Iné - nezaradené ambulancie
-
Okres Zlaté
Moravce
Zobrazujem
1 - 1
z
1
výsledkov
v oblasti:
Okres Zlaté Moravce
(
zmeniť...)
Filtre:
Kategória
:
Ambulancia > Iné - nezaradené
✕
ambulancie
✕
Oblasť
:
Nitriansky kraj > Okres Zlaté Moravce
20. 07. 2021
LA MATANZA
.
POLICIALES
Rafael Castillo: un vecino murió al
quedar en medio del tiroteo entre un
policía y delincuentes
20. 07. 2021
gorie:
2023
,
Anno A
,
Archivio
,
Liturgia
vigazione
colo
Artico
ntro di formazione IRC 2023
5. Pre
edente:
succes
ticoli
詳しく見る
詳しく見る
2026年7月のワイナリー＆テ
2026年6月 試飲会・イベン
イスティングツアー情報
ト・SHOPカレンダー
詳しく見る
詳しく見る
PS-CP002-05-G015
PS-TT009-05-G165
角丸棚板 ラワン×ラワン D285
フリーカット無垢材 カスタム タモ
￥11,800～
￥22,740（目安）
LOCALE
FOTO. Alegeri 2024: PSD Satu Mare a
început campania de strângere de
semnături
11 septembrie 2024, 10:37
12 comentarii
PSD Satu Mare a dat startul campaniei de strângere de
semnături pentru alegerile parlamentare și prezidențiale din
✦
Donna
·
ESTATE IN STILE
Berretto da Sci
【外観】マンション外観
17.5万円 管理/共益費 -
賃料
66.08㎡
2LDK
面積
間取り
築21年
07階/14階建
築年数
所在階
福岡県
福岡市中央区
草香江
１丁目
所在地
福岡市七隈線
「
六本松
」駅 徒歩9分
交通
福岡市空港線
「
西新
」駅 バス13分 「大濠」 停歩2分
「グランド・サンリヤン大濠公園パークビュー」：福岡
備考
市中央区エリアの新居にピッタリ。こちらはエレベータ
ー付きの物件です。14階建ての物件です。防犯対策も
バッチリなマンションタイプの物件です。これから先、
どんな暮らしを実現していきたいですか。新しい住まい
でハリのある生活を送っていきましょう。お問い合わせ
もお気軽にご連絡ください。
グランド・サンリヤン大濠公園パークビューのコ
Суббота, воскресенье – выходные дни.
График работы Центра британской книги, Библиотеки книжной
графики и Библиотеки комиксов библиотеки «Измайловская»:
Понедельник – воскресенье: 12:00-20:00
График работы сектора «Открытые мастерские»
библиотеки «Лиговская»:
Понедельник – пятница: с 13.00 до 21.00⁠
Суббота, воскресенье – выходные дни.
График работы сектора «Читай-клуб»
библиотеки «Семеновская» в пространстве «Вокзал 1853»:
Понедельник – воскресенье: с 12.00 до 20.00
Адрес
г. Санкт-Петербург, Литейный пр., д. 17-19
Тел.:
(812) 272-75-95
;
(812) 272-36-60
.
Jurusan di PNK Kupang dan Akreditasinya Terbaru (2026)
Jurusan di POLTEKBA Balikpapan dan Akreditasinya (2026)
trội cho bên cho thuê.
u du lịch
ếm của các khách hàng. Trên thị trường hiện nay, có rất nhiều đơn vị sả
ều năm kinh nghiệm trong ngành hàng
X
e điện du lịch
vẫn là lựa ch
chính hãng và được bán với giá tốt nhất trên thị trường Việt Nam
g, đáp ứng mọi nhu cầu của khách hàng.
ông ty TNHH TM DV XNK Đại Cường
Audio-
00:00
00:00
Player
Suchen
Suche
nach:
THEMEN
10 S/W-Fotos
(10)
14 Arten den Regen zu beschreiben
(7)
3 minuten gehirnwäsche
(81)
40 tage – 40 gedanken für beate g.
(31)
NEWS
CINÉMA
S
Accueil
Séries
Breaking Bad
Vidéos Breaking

━━━━━━━━

Task instructions = A full, exact copy of the entries is the required answer.

Exercise answer =
Iné - nezaradené ambulancie
-
Okres Zlaté
Moravce
Zobrazujem
1 - 1
z
1
výsledkov
v oblasti:
Okres Zlaté Moravce
(
zmeniť...)
Filtre:
Kategória
:
Ambulancia > Iné - nezaradené
✕
ambulancie
✕
Oblasť
:
Nitriansky kraj > Okres Zlaté Moravce
20. 07. 2021
LA MATANZA
.
POLICIALES
Rafael Castillo: un vecino murió al
quedar en medio del tiroteo entre un
policía y delincuentes
20. 07. 2021
gorie:
2023
,
Anno A
,
Archivio
,
Liturgia
vigazione
colo
Artico
ntro di formazione IRC 2023
5. Pre
edente:
succes
ticoli
詳しく見る
詳しく見る
2026年7月のワイナリー＆テ
2026年6月 試飲会・イベン
イスティングツアー情報
ト・SHOPカレンダー
詳しく見る
詳しく見る
PS-CP002-05-G015
PS-TT009-05-G165
角丸棚板 ラワン×ラワン D285
フリーカット無垢材 カスタム タモ
￥11,800～
￥22,740（目安）
LOCALE
FOTO. Alegeri 2024: PSD Satu Mare a
început campania de strângere de
semnături
11 septembrie 2024, 10:37
12 comentarii
PSD Satu Mare a dat startul campaniei de strângere de
semnături pentru alegerile parlamentare și prezidențiale din
✦
Donna
·
ESTATE IN STILE
Berretto da Sci
【外観】マンション外観
17.5万円 管理/共益費 -
賃料
66.08㎡
2LDK
面積
間取り
築21年
07階/14階建
築年数
所在階
福岡県
福岡市中央区
草香江
１丁目
所在地
福岡市七隈線
「
六本松
」駅 徒歩9分
交通
福岡市空港線
「
西新
」駅 バス13分 「大濠」 停歩2分
「グランド・サンリヤン大濠公園パークビュー」：福岡
備考
市中央区エリアの新居にピッタリ。こちらはエレベータ
ー付きの物件です。14階建ての物件です。防犯対策も
バッチリなマンションタイプの物件です。これから先、
どんな暮らしを実現していきたいですか。新しい住まい
でハリのある生活を送っていきましょう。お問い合わせ
もお気軽にご連絡ください。
グランド・サンリヤン大濠公園パークビューのコ
Суббота, воскресенье – выходные дни.
График работы Центра британской книги, Библиотеки книжной
графики и Библиотеки комиксов библиотеки «Измайловская»:
Понедельник – воскресенье: 12:00-20:00
График работы сектора «Открытые мастерские»
библиотеки «Лиговская»:
Понедельник – пятница: с 13.00 до 21.00⁠
Суббота, воскресенье – выходные дни.
График работы сектора «Читай-клуб»
библиотеки «Семеновская» в пространстве «Вокзал 1853»:
Понедельник – воскресенье: с 12.00 до 20.00
Адрес
г. Санкт-Петербург, Литейный пр., д. 17-19
Тел.:
(812) 272-75-95
;
(812) 272-36-60
.
Jurusan di PNK Kupang dan Akreditasinya Terbaru (2026)
Jurusan di POLTEKBA Balikpapan dan Akreditasinya (2026)
trội cho bên cho thuê.
u du lịch
ếm của các khách hàng. Trên thị trường hiện nay, có rất nhiều đơn vị sả
ều năm kinh nghiệm trong ngành hàng
X
e điện du lịch
vẫn là lựa ch
chính hãng và được bán với giá tốt nhất trên thị trường Việt Nam
g, đáp ứng mọi nhu cầu của khách hàng.
ông ty TNHH TM DV XNK Đại Cường
Audio-
00:00
00:00
Player
Suchen
Suche
nach:
THEMEN
10 S/W-Fotos
(10)
14 Arten den Regen zu beschreiben
(7)
3 minuten gehirnwäsche
(81)
40 tage – 40 gedanken für beate g.
(31)
NEWS
CINÉMA
S
Accueil
Séries
Breaking Bad
Vidéos Breaking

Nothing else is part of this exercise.